Dataset excerpts
......
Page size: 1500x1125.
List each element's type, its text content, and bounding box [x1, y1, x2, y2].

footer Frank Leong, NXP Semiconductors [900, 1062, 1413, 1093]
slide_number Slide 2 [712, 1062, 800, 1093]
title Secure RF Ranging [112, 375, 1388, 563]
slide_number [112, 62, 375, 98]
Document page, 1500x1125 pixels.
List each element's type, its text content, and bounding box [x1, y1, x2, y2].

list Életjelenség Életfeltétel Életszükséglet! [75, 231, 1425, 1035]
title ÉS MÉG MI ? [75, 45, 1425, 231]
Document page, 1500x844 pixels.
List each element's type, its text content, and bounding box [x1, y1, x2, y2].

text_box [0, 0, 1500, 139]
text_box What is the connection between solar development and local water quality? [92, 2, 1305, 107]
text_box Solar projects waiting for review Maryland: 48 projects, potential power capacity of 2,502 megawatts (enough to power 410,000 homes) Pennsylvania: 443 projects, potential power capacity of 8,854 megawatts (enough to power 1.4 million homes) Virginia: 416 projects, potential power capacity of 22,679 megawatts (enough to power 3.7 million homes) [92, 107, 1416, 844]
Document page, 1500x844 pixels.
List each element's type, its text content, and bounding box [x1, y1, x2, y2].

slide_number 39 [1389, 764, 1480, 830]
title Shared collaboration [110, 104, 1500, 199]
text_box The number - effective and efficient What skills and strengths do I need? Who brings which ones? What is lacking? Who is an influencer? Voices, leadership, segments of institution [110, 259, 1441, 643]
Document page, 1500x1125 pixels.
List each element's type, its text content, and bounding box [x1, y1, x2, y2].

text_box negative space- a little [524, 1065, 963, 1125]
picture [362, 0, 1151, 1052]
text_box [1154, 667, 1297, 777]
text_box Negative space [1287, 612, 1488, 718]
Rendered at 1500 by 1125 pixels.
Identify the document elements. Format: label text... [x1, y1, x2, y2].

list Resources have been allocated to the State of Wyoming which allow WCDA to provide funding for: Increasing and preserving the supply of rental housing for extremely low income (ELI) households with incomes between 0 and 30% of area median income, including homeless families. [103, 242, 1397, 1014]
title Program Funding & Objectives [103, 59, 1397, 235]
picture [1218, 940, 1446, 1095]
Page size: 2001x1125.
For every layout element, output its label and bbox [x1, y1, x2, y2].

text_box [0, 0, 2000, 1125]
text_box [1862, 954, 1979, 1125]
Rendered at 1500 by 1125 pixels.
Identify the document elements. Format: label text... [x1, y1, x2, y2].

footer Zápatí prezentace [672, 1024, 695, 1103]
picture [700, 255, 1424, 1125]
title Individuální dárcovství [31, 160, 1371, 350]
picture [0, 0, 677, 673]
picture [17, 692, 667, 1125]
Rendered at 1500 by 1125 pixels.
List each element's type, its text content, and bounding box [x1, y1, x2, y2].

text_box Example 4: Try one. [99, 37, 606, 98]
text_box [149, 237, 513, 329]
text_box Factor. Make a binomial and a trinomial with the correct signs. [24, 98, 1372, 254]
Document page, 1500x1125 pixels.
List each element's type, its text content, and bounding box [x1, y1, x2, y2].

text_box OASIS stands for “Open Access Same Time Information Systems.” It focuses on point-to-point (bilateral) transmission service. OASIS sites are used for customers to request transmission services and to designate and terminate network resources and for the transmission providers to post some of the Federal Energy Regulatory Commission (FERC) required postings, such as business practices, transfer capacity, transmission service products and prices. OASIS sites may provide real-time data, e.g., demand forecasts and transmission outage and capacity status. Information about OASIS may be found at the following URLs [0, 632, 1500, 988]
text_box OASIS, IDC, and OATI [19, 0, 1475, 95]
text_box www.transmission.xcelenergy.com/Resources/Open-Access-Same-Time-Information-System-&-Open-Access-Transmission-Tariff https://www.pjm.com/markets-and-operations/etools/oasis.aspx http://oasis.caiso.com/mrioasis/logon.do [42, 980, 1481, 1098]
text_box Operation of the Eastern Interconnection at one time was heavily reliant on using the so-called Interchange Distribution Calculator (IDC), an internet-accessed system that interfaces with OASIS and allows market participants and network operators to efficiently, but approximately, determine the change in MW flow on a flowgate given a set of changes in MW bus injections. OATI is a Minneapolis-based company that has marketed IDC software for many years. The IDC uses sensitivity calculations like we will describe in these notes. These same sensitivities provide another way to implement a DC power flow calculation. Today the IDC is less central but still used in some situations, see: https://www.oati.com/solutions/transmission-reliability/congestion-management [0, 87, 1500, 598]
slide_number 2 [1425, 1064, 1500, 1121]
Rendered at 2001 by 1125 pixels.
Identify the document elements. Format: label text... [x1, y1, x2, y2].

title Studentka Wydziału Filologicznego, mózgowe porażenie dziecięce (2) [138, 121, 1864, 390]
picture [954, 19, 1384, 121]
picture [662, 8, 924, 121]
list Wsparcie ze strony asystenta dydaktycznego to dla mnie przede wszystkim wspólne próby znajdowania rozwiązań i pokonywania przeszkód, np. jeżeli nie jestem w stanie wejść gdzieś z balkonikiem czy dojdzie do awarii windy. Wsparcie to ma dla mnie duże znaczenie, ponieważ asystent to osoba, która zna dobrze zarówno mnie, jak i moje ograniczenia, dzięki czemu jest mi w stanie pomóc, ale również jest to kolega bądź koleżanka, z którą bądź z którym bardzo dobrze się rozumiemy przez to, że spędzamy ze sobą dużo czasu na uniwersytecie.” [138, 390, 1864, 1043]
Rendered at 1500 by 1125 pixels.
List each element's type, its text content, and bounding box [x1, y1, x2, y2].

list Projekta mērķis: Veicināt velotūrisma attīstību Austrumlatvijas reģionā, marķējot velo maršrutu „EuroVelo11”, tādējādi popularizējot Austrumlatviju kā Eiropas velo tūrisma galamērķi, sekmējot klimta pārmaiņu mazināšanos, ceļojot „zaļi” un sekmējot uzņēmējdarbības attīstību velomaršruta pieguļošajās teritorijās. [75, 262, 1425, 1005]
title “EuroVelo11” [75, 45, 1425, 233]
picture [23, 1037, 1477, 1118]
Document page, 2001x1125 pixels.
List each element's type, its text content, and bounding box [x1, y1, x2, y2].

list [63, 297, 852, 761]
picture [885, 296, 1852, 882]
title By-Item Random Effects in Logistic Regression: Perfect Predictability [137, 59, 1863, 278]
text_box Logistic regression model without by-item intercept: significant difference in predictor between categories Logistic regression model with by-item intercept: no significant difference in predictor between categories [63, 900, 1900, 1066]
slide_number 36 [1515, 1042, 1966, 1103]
......
### [Task statement]
All records must be transcribed exactly, with none left out.

### [Answer for the task]
Page size: 1500x1125.
List each element's type, its text content, and bounding box [x1, y1, x2, y2].

footer Frank Leong, NXP Semiconductors [900, 1062, 1413, 1093]
slide_number Slide 2 [712, 1062, 800, 1093]
title Secure RF Ranging [112, 375, 1388, 563]
slide_number [112, 62, 375, 98]
Document page, 1500x1125 pixels.
List each element's type, its text content, and bounding box [x1, y1, x2, y2].

list Életjelenség Életfeltétel Életszükséglet! [75, 231, 1425, 1035]
title ÉS MÉG MI ? [75, 45, 1425, 231]
Document page, 1500x844 pixels.
List each element's type, its text content, and bounding box [x1, y1, x2, y2].

text_box [0, 0, 1500, 139]
text_box What is the connection between solar development and local water quality? [92, 2, 1305, 107]
text_box Solar projects waiting for review Maryland: 48 projects, potential power capacity of 2,502 megawatts (enough to power 410,000 homes) Pennsylvania: 443 projects, potential power capacity of 8,854 megawatts (enough to power 1.4 million homes) Virginia: 416 projects, potential power capacity of 22,679 megawatts (enough to power 3.7 million homes) [92, 107, 1416, 844]
Document page, 1500x844 pixels.
List each element's type, its text content, and bounding box [x1, y1, x2, y2].

slide_number 39 [1389, 764, 1480, 830]
title Shared collaboration [110, 104, 1500, 199]
text_box The number - effective and efficient What skills and strengths do I need? Who brings which ones? What is lacking? Who is an influencer? Voices, leadership, segments of institution [110, 259, 1441, 643]
Document page, 1500x1125 pixels.
List each element's type, its text content, and bounding box [x1, y1, x2, y2].

text_box negative space- a little [524, 1065, 963, 1125]
picture [362, 0, 1151, 1052]
text_box [1154, 667, 1297, 777]
text_box Negative space [1287, 612, 1488, 718]
Rendered at 1500 by 1125 pixels.
Identify the document elements. Format: label text... [x1, y1, x2, y2].

list Resources have been allocated to the State of Wyoming which allow WCDA to provide funding for: Increasing and preserving the supply of rental housing for extremely low income (ELI) households with incomes between 0 and 30% of area median income, including homeless families. [103, 242, 1397, 1014]
title Program Funding & Objectives [103, 59, 1397, 235]
picture [1218, 940, 1446, 1095]
Page size: 2001x1125.
For every layout element, output its label and bbox [x1, y1, x2, y2].

text_box [0, 0, 2000, 1125]
text_box [1862, 954, 1979, 1125]
Rendered at 1500 by 1125 pixels.
Identify the document elements. Format: label text... [x1, y1, x2, y2].

footer Zápatí prezentace [672, 1024, 695, 1103]
picture [700, 255, 1424, 1125]
title Individuální dárcovství [31, 160, 1371, 350]
picture [0, 0, 677, 673]
picture [17, 692, 667, 1125]
Rendered at 1500 by 1125 pixels.
List each element's type, its text content, and bounding box [x1, y1, x2, y2].

text_box Example 4: Try one. [99, 37, 606, 98]
text_box [149, 237, 513, 329]
text_box Factor. Make a binomial and a trinomial with the correct signs. [24, 98, 1372, 254]
Document page, 1500x1125 pixels.
List each element's type, its text content, and bounding box [x1, y1, x2, y2].

text_box OASIS stands for “Open Access Same Time Information Systems.” It focuses on point-to-point (bilateral) transmission service. OASIS sites are used for customers to request transmission services and to designate and terminate network resources and for the transmission providers to post some of the Federal Energy Regulatory Commission (FERC) required postings, such as business practices, transfer capacity, transmission service products and prices. OASIS sites may provide real-time data, e.g., demand forecasts and transmission outage and capacity status. Information about OASIS may be found at the following URLs [0, 632, 1500, 988]
text_box OASIS, IDC, and OATI [19, 0, 1475, 95]
text_box www.transmission.xcelenergy.com/Resources/Open-Access-Same-Time-Information-System-&-Open-Access-Transmission-Tariff https://www.pjm.com/markets-and-operations/etools/oasis.aspx http://oasis.caiso.com/mrioasis/logon.do [42, 980, 1481, 1098]
text_box Operation of the Eastern Interconnection at one time was heavily reliant on using the so-called Interchange Distribution Calculator (IDC), an internet-accessed system that interfaces with OASIS and allows market participants and network operators to efficiently, but approximately, determine the change in MW flow on a flowgate given a set of changes in MW bus injections. OATI is a Minneapolis-based company that has marketed IDC software for many years. The IDC uses sensitivity calculations like we will describe in these notes. These same sensitivities provide another way to implement a DC power flow calculation. Today the IDC is less central but still used in some situations, see: https://www.oati.com/solutions/transmission-reliability/congestion-management [0, 87, 1500, 598]
slide_number 2 [1425, 1064, 1500, 1121]
Rendered at 2001 by 1125 pixels.
Identify the document elements. Format: label text... [x1, y1, x2, y2].

title Studentka Wydziału Filologicznego, mózgowe porażenie dziecięce (2) [138, 121, 1864, 390]
picture [954, 19, 1384, 121]
picture [662, 8, 924, 121]
list Wsparcie ze strony asystenta dydaktycznego to dla mnie przede wszystkim wspólne próby znajdowania rozwiązań i pokonywania przeszkód, np. jeżeli nie jestem w stanie wejść gdzieś z balkonikiem czy dojdzie do awarii windy. Wsparcie to ma dla mnie duże znaczenie, ponieważ asystent to osoba, która zna dobrze zarówno mnie, jak i moje ograniczenia, dzięki czemu jest mi w stanie pomóc, ale również jest to kolega bądź koleżanka, z którą bądź z którym bardzo dobrze się rozumiemy przez to, że spędzamy ze sobą dużo czasu na uniwersytecie.” [138, 390, 1864, 1043]
Rendered at 1500 by 1125 pixels.
List each element's type, its text content, and bounding box [x1, y1, x2, y2].

list Projekta mērķis: Veicināt velotūrisma attīstību Austrumlatvijas reģionā, marķējot velo maršrutu „EuroVelo11”, tādējādi popularizējot Austrumlatviju kā Eiropas velo tūrisma galamērķi, sekmējot klimta pārmaiņu mazināšanos, ceļojot „zaļi” un sekmējot uzņēmējdarbības attīstību velomaršruta pieguļošajās teritorijās. [75, 262, 1425, 1005]
title “EuroVelo11” [75, 45, 1425, 233]
picture [23, 1037, 1477, 1118]
Document page, 2001x1125 pixels.
List each element's type, its text content, and bounding box [x1, y1, x2, y2].

list [63, 297, 852, 761]
picture [885, 296, 1852, 882]
title By-Item Random Effects in Logistic Regression: Perfect Predictability [137, 59, 1863, 278]
text_box Logistic regression model without by-item intercept: significant difference in predictor between categories Logistic regression model with by-item intercept: no significant difference in predictor between categories [63, 900, 1900, 1066]
slide_number 36 [1515, 1042, 1966, 1103]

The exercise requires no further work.